Problem:
All of the records should be restated word for word.
----------------
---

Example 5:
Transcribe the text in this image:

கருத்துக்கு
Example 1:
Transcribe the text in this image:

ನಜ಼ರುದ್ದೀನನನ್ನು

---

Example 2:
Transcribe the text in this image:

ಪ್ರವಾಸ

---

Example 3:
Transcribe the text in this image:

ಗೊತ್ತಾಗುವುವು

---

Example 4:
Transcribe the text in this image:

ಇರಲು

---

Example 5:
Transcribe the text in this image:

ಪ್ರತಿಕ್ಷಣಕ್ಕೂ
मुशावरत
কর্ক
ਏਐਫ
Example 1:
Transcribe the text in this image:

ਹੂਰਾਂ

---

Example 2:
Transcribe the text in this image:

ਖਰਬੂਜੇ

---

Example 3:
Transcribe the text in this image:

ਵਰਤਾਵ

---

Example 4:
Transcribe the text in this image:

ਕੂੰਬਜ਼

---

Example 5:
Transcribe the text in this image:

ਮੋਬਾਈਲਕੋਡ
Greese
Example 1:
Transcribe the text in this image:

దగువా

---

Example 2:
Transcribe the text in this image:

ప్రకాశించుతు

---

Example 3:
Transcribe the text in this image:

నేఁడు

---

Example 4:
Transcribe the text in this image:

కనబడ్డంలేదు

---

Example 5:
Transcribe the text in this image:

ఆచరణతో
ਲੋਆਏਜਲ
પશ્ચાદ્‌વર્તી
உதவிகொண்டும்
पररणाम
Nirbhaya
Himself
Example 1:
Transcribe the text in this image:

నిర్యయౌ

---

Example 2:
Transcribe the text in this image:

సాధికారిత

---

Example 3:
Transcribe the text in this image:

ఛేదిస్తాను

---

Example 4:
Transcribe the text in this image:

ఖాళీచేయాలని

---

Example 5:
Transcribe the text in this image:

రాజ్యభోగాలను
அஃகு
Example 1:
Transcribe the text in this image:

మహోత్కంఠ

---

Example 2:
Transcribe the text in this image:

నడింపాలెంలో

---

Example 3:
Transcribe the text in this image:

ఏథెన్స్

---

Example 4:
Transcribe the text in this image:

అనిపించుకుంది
----------------
Result of the exercise:
---

Example 5:
Transcribe the text in this image:

கருத்துக்கு
Example 1:
Transcribe the text in this image:

ನಜ಼ರುದ್ದೀನನನ್ನು

---

Example 2:
Transcribe the text in this image:

ಪ್ರವಾಸ

---

Example 3:
Transcribe the text in this image:

ಗೊತ್ತಾಗುವುವು

---

Example 4:
Transcribe the text in this image:

ಇರಲು

---

Example 5:
Transcribe the text in this image:

ಪ್ರತಿಕ್ಷಣಕ್ಕೂ
मुशावरत
কর্ক
ਏਐਫ
Example 1:
Transcribe the text in this image:

ਹੂਰਾਂ

---

Example 2:
Transcribe the text in this image:

ਖਰਬੂਜੇ

---

Example 3:
Transcribe the text in this image:

ਵਰਤਾਵ

---

Example 4:
Transcribe the text in this image:

ਕੂੰਬਜ਼

---

Example 5:
Transcribe the text in this image:

ਮੋਬਾਈਲਕੋਡ
Greese
Example 1:
Transcribe the text in this image:

దగువా

---

Example 2:
Transcribe the text in this image:

ప్రకాశించుతు

---

Example 3:
Transcribe the text in this image:

నేఁడు

---

Example 4:
Transcribe the text in this image:

కనబడ్డంలేదు

---

Example 5:
Transcribe the text in this image:

ఆచరణతో
ਲੋਆਏਜਲ
પશ્ચાદ્‌વર્તી
உதவிகொண்டும்
पररणाम
Nirbhaya
Himself
Example 1:
Transcribe the text in this image:

నిర్యయౌ

---

Example 2:
Transcribe the text in this image:

సాధికారిత

---

Example 3:
Transcribe the text in this image:

ఛేదిస్తాను

---

Example 4:
Transcribe the text in this image:

ఖాళీచేయాలని

---

Example 5:
Transcribe the text in this image:

రాజ్యభోగాలను
அஃகு
Example 1:
Transcribe the text in this image:

మహోత్కంఠ

---

Example 2:
Transcribe the text in this image:

నడింపాలెంలో

---

Example 3:
Transcribe the text in this image:

ఏథెన్స్

---

Example 4:
Transcribe the text in this image:

అనిపించుకుంది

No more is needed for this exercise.